Google Apps Marketplace Enables Contextual Gadgets, The Battle for Gmail Begins


Google Apps Marketplace Enables Contextual Gadgets, The Battle for Gmail Begins

The Google Apps Marketplace has enabled contextual gadgets for third party developers, and a number of companies trying to own a contextual layer for business users of Gmail have built gadgets for the launch.

Here’s how contextual gadgets in Gmail works: an Apps user (mostly businesses/corporations) turns on the gadget through their account (if the gadget comes as an additional cost, then the user would go through a payment process first) and then the gadget is enabled throughout the account.

This means that one IT administrator could turn on the gadget in Gmail for all employees (currently there is no user-level controls, so if the admin turns it on for everyone, employees can’t turn it off, but we’re assuming Google will add that functionality at some point). The gadgets would then display info right inside the email, just as right now links to YouTube videos in Gmail shows up right in the body of the email as gadget.

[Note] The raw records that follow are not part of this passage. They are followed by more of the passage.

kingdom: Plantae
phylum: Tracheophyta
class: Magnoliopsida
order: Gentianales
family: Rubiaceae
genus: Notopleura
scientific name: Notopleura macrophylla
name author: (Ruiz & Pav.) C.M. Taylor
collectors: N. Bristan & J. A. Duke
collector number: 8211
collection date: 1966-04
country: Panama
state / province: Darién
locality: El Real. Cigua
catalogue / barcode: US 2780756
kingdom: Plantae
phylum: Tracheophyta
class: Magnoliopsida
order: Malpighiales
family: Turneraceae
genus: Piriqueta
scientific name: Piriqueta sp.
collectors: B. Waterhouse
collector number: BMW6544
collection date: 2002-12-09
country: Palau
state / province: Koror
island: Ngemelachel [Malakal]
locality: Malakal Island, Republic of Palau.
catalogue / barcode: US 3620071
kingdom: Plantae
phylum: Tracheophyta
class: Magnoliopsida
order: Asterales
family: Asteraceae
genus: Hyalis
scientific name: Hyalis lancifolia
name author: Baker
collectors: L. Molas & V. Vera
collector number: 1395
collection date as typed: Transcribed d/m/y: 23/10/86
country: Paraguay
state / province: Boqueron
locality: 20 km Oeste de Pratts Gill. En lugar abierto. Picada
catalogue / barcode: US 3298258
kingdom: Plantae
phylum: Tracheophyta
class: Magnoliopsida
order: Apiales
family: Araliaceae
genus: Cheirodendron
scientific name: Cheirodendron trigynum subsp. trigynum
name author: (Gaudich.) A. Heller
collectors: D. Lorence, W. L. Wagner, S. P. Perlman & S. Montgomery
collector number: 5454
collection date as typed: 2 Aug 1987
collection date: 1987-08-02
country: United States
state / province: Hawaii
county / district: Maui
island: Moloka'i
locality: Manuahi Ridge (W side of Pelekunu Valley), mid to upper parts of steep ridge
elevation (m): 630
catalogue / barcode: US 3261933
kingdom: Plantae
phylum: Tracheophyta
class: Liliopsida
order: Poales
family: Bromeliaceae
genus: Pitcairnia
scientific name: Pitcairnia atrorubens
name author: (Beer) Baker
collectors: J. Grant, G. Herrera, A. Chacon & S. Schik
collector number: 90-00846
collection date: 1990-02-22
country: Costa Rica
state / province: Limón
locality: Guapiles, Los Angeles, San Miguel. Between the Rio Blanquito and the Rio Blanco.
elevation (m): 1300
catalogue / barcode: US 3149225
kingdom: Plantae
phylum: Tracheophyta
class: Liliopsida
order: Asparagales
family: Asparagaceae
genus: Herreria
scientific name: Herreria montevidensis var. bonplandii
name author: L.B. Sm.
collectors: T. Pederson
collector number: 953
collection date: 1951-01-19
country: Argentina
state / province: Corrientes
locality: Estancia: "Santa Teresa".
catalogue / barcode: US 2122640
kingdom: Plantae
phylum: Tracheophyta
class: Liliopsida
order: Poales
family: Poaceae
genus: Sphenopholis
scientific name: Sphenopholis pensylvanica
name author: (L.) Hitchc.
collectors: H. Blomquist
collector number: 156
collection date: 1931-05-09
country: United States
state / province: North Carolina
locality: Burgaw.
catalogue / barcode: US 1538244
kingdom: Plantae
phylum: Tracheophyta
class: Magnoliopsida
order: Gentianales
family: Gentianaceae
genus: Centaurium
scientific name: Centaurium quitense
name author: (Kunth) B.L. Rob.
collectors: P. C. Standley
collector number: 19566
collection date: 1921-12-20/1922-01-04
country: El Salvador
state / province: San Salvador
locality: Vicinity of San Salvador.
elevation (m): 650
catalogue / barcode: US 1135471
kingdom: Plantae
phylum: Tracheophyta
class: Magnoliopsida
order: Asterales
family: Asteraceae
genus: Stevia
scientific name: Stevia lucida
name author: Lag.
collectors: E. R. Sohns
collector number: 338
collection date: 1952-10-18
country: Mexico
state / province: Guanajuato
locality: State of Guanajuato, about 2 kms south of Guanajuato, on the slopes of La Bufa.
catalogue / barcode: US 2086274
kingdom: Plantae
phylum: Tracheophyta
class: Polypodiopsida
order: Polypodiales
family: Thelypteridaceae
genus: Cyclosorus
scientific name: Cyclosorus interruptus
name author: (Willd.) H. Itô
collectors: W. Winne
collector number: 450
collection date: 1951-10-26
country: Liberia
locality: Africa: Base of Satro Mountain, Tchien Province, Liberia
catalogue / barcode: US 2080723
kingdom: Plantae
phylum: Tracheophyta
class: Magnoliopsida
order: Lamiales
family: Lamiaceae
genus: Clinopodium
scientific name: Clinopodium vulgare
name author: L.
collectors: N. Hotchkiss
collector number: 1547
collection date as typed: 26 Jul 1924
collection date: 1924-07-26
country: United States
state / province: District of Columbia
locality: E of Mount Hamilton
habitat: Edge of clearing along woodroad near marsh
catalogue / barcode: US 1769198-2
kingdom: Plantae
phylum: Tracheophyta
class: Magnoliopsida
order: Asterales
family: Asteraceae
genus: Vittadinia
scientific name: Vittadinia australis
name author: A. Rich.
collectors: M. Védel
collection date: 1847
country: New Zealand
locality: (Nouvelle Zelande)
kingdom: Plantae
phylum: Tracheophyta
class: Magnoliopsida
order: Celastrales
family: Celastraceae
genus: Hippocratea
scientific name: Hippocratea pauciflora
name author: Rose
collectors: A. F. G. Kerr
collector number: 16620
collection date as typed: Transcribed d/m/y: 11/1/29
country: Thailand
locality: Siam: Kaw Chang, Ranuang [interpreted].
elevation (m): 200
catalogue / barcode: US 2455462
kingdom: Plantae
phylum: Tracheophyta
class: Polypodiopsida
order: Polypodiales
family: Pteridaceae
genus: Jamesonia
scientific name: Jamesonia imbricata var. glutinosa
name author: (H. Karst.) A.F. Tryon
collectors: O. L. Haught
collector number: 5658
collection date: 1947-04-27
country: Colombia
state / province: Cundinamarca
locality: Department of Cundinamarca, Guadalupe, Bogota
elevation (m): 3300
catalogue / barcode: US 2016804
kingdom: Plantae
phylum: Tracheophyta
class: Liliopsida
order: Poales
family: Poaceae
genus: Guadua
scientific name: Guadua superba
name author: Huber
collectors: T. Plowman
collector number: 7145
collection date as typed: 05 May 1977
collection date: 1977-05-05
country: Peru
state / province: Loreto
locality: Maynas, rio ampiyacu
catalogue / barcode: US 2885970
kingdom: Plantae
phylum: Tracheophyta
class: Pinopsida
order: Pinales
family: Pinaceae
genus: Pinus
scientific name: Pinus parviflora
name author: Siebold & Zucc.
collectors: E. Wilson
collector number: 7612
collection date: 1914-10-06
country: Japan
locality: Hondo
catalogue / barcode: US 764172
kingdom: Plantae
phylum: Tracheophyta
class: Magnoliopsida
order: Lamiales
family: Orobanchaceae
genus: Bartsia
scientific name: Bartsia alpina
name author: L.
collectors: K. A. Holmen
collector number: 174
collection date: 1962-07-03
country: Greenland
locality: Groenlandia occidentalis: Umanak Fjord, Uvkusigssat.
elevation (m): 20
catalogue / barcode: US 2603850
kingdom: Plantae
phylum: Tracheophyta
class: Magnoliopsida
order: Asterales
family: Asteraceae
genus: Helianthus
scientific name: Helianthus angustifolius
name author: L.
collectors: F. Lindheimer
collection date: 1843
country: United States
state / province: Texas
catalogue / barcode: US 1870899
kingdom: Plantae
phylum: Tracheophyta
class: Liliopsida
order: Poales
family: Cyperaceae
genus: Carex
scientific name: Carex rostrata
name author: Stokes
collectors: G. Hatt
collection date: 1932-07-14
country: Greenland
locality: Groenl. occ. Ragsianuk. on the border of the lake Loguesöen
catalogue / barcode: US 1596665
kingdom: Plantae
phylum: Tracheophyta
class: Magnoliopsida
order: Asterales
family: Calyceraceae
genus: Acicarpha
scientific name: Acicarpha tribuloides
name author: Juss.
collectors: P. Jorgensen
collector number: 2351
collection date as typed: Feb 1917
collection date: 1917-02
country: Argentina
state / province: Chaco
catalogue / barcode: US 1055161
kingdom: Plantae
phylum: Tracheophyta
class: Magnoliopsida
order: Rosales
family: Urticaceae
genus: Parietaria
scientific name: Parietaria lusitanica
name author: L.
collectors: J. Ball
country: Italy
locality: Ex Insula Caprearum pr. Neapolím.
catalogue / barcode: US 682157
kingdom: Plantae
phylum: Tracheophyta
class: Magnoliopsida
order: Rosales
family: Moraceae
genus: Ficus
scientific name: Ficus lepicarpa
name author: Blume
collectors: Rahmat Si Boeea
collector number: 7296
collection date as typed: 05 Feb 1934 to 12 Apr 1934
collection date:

As we said, we have confirmation of at least three companies that have gadgets ready for the launch: Rapportive and Gist.

Rapportive

Rapportive was already quickly gaining a strong following among regular Gmail users with its contextual info through browser plugins (and their Raplets developer platform that they launched at The Next Conference 2010) and we anticipate their Apps Marketplace gadget to be highly successful as well.

One of things that many in the tech world like about Rapportive is its integration with Crunchbase profiles. That said, Rapportive CEO Rahul Vohra wants to go beyond that, “As we continue to build on the Google Apps Marketplace, we will integrate existing CRMs, helpdesks, email marketing systems and user feedback tools, allowing people to run their entire business from Gmail.”

Rapportive is offering their gadget for free in the Apps Marketplace.

Gist

Another entrant is Gist, which “constantly generates updates for individual and company profiles with the latest from social networks like Facebook and Twitter, over 20 million blogs, and over 50,000 news sources.”

“By adding Gist to the Gmail experience, business users benefit from having actionable information at their fingertips without the additional effort required to get it by essentially doing an automated Google Search,” said Seattle-based Gist CEO T.A. McCann.

Another entrant is Kwaga and we also contacted etacts and Xobni for comment, but they have not yet responded whether they are launching gadgets or not.